Salonen, MET Orchestra, and Tetzlaff close Carnegie season in grand style

Wed Jun 07, 2017 at 1:28 pm
Christian Tetzlaff performed the Sibelius Violin Concerto with Esa-Pekka Salonen and the MET Orchestra Tuesday night at Carnegie Hall. Photo: Giorgia Bertazzi

Christian Tetzlaff performed the Sibelius Violin Concerto with Esa-Pekka Salonen and the MET Orchestra Tuesday night at Carnegie Hall. Photo: Giorgia Bertazzi

You know it’s an unusual evening with the MET Orchestra when the work most familiar to the audience is the Sibelius Violin Concerto.

That work was part of the final concert of the ensemble’s series this week at Carnegie Hall. And soloist Christian Tetzlaff, in a spellbinding reading with conductor Esa-Pekka Salonen, showed a different interpretive side than he has in previous, more introspective appearances.

In the first movement, Tetzlaff was immediately captivating in tone and presence, digging in gruffly with the pacing of an athlete. His body language was telling: starting with his feet, the music often felt as if it were making a vertical arc through his body, ending with his bow hoisted vertically toward the sky. Heroism bested note-perfection; the violinist received applause at the end of the movement, even though some of the concerto’s tricky maneuvers left a few wrong notes in their wake. (He retuned briefly, before the second movement.)

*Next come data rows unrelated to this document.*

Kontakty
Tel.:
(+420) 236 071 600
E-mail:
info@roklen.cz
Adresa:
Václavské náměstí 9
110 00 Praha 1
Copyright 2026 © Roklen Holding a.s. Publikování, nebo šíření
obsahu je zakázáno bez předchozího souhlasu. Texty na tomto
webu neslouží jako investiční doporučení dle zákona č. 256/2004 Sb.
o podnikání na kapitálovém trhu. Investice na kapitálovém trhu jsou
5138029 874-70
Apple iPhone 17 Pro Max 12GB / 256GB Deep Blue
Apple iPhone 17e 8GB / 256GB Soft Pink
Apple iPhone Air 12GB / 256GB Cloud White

The orchestra’s winds opened the Adagio with a flirtatious lilt, and Tetzlaff crept in surreptitiously, easing into the swirling sonorities (this time, his intonation was pure). The finale showed him at his best, with Salonen taking a brisk tempo. Rough, gutsy strokes alternated with supernaturally light ones. A sequence of perfectly judged harmonics sounded as if the violinist were whistling.

With many in the audience standing, an encore was inevitable, and Tetzlaff came up with a novelty: the Presto finale of Bartók’s Sonata for Solo Violin (1944). Its four or five minutes offer an expert musician the chance to surmount multiple obstacles, and in Tetzlaff’s hands, it was poetry.

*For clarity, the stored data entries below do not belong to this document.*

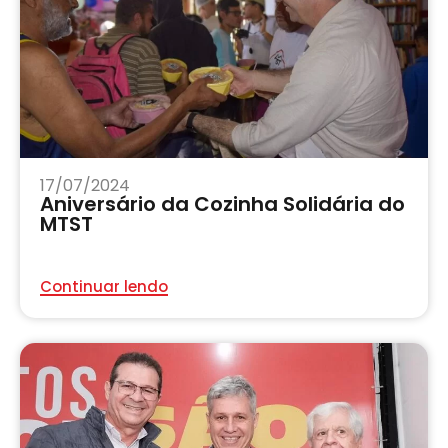
17/07/2024
Aniversário da Cozinha Solidária do
MTST
Continuar lendo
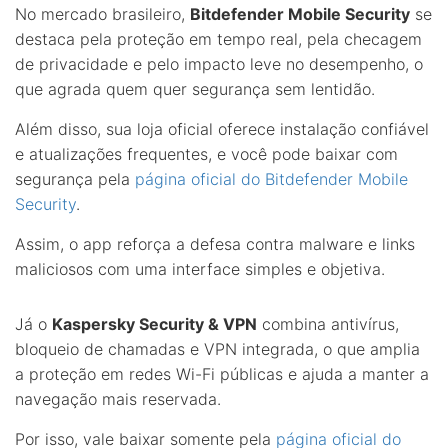
No mercado brasileiro,
Bitdefender Mobile Security
se
destaca pela proteção em tempo real, pela checagem
de privacidade e pelo impacto leve no desempenho, o
que agrada quem quer segurança sem lentidão.
Além disso, sua loja oficial oferece instalação confiável
e atualizações frequentes, e você pode baixar com
segurança pela
página oficial do Bitdefender Mobile
Security
.
Assim, o app reforça a defesa contra malware e links
maliciosos com uma interface simples e objetiva.
Já o
Kaspersky Security & VPN
combina antivírus,
bloqueio de chamadas e VPN integrada, o que amplia
a proteção em redes Wi-Fi públicas e ajuda a manter a
navegação mais reservada.
Por isso, vale baixar somente pela
página oficial do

The concert opened with a rare performance of Mahler’s Blumine (1884), originally conceived as the second movement of his First Symphony, but removed in the composer’s 1896 revision. It was rediscovered 70 years later, in 1966, and really should find its way into the concert hall more often. It made a rapturous ten minutes, especially with the orchestra’s principal trumpet, David Krauss, leading the way.

More Mahler came after intermission, with mezzo-soprano Anne Sofie von Otter in Kindertotenlieder, five piercing songs with texts by Friedrich Rückert that speak of parents’ longing for their departed children. Over the years, von Otter has appeared worldwide, at the Metropolitan Opera and elsewhere, but her gifts lie in the intimacy of song—ideally with “only” a pianist as colleague. Her gorgeous instrument, always on the soft side, has grown slightly more subdued in recent years, which made it sometimes difficult to hear her over Mahler’s immense orchestration.

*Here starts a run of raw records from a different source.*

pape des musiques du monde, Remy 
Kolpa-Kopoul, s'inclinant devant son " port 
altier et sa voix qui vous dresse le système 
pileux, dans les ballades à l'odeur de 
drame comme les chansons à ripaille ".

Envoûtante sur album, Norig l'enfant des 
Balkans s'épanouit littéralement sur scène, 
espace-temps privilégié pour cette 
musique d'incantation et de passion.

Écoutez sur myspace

That said, she chose wisely. Shepherding her resources, she showed expressive acuity, hitting her stride in the finale, “In diesem Wetter, in diesem Braus” (“In this weather, in this bluster”), in which the restless orchestral accompaniment gives way to a chamber music delicacy at the coda. In the final quiet moments, the singer was at her most poignant and alluring.

But the night’s treasure came at the end. For all of James Levine’s many glories, certain composers have remained off his radar: Bruckner and Shostakovich come to mind—and Sibelius. So it was a bold move for Salonen to end his three-concert stand with one of the composer’s masterpieces, the Seventh Symphony.

Written in 1924, the Seventh feels like a long, primal exhalation. In a single, 20-minute movement, it opens with gentle rustling that at first seems leisurely, but then evolves into brief, thunderous episodes, like random gusts of wind. Sibelius shows his love of nature in sequences that can seem pleasantly meandering. Only when the final, stirring pages fall into place does one realize how shrewdly the composer has organized his material.

Given Salonen’s patience and the orchestra’s expertise, the result was glorious. From the opening, an imposing, ascending scale in the strings, to some mellow wind choirs, all soared over Duncan Patton’s timpani heartbeat. And near the end, the trombones, led by Demian Austin and Weston Sprott, reached their climactic sunrise with an impeccable glow.


One Response to “Salonen, MET Orchestra, and Tetzlaff close Carnegie season in grand style”

  1. Posted Jun 07, 2017 at 7:58 pm by Susan Scheid

    Brilliant review. Captures the experience of this concert exactly, most of all as to the genius of Sibelius’s 7th, magnificently performed.